As a property owner, you’ve probably considered upgrades in an effort to secure higher rent and perhaps better tenants. Maybe adding landscaping, installing new windows, adding lighting, or updating fixtures. Hopefully you’ve done research to figure out if you can actually list that property for a higher amount after doing that improvement, or if your property would simply be more desirable to rent in the first place. If your calculations come out right, you of course go ahead with the improvement. Simple, right?
Through the years, I’ve learned something that I don’t think has ever been mentioned in books/websites about these calculations: you often incur future costs maintaining these upgrades. This, in turn, throws those calculations off. What looks like a nice upgrade that’ll pay for itself after a given time could turn into something that keeps putting you in the red. And since you’re trying to produce cash flow from your rental business, this is bad business.
Let me give you some examples:
I like to make my properties stand out. One way is to add landscaping. My thought process was that flowers add punch, mulch looks nice, and landscape lighting would be one of those special extras that would set my rental houses apart from others. So I would add lights along paths and even develop new planting areas in both front and back yards. Good plan, right?
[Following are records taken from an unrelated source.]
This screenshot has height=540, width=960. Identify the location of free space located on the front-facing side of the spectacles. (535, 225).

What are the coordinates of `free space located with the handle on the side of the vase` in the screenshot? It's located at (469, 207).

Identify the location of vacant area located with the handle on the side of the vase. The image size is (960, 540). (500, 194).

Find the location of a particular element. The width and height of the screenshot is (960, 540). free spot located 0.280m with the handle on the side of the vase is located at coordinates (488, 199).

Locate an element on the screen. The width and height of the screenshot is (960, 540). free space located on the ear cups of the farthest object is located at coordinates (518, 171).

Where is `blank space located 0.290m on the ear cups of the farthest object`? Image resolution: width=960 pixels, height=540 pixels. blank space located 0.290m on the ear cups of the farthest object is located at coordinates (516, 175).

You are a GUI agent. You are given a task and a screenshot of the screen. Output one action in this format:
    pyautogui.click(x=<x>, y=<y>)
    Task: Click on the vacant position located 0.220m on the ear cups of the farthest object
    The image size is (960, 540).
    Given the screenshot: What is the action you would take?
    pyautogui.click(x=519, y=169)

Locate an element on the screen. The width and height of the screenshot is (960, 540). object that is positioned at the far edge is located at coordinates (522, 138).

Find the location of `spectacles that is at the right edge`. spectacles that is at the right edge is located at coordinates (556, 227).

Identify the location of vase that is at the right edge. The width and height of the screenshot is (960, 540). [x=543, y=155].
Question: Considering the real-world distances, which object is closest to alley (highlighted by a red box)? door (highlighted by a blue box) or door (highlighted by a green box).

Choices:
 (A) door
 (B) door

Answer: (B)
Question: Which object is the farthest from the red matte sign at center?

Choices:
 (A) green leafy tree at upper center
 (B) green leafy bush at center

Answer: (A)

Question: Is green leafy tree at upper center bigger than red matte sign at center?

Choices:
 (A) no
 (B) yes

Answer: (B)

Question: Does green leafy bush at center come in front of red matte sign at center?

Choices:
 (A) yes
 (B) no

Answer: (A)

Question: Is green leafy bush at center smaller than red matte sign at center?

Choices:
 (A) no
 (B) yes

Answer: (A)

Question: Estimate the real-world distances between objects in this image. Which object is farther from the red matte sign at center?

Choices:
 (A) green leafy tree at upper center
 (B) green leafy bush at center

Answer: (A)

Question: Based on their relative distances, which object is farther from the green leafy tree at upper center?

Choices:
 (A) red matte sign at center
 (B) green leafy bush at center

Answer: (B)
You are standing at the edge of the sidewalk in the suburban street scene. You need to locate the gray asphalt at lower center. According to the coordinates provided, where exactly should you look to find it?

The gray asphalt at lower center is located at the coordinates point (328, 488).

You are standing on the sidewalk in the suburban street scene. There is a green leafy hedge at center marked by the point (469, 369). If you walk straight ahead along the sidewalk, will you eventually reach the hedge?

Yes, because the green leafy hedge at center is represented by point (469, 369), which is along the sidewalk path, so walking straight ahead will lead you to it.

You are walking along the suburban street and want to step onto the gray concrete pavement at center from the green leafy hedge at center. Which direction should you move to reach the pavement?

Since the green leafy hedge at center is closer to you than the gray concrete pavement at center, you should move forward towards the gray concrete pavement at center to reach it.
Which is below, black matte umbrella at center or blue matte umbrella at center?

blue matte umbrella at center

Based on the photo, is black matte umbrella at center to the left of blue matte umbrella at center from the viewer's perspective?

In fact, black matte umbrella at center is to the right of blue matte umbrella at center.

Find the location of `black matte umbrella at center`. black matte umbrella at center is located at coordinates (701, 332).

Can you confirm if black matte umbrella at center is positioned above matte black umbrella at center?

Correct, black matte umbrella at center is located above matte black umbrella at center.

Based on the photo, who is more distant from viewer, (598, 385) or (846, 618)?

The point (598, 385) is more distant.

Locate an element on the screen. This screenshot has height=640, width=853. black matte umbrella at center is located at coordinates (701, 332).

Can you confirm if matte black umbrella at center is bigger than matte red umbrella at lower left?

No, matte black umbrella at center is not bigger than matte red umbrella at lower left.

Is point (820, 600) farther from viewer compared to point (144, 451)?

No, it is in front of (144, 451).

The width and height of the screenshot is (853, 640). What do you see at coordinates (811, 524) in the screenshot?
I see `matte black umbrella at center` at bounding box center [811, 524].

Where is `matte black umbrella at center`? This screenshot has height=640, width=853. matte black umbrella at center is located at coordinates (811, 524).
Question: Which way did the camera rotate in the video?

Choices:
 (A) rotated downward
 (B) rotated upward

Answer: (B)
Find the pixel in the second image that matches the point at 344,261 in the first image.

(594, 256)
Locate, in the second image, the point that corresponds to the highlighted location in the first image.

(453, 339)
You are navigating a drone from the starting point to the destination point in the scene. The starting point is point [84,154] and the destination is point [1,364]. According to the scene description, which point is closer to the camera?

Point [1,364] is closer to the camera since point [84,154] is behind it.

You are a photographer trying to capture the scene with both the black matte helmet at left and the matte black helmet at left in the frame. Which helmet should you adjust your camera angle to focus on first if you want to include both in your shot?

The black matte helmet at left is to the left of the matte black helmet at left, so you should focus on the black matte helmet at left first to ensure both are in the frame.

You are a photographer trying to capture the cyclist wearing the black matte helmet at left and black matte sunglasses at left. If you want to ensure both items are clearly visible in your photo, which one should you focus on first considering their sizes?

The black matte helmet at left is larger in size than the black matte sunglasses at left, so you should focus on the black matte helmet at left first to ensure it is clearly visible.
Maybe not. Plants die. Especially the flowers. Mulch needs to be replenished as often as several times a year. Renters don’t like dirt (and weed!) patches, so plants need to be replaced. Bushes and trees need to be trimmed, and when trees get too large, professionals need to be hired. Lights not only go out, but they also easily break when outside. Critters chew on wires. And yes, the renters want these items fixed too.
Although I can’t get rid of planting areas (not easily, at least), I have learned which plants survive in my area. I’ve learned that even if a plant is sold locally, that doesn’t mean that it’ll survive here. And I have ended up getting rid of the all the extra outdoor lighting. In-between renters you can see me pulling out what feels like miles of wires and interconnected lights.
Inside the houses, I’ve regretted adding cabinet knobs and pulls in the kitchens and baths. Such an item not only has to look nice today, but also in the future, when styles will be totally different. Replacing 20-40 cabinet knobs and pulls per kitchen can really add up. Not replacing them instantly dates the kitchen (and yes, you’ll hear about how dated it looks). Not to mention, it’s just another item that a prospective renter may or may not like. There’s no point risking it; this truly is high expense/low reward. Same with painting an accent wall in a popular color. Why go through the extra work and expense, just to re-do that wall again next time?
So here’s the bottom line (for your bottom line): before you go that extra mile with your property, ask yourself some questions. Not only will it pay off with an improved property, but will it really attract more renters? Or will it just be something unnecessary that renters will take issue with in the future, causing more work, headaches, and expenses?